# [WORK ITEM]
Looking through the entries, count each line where the string "titlepage" occurs, and write only the total.

(SOURCE MATERIAL Opens)

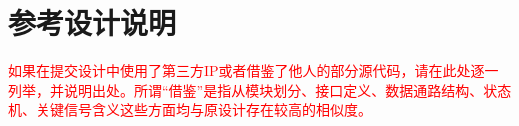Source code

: \section{参考设计说明}
\textcolor{red}{如果在提交设计中使用了第三方IP或者借鉴了他人的部分源代码，请在此处逐一列举，并说明出处。所谓“借鉴”是指从模块划分、接口定义、数据通路结构、状态机、关键信号含义这些方面均与原设计存在较高的相似度。}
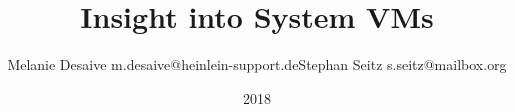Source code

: \documentclass[10pt,titlepage,ngerman]{article}
\begin{document}
\begin{titlepage}
\title{Insight into System VMs}
\date{2018}
\author{Melanie Desaive m.desaive@heinlein-support.de\newline Stephan Seitz s.seitz@mailbox.org}
\maketitle
\end{titlepage}


\tableofcontents

\setcounter{page}{1}

\newpage









\newpage
\listoffigures
{}

\listoftables
{}

\newpage
\appendix



\nocite{*}


\end{document}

(SOURCE MATERIAL Closes)

# [ANSWER SECTION]
3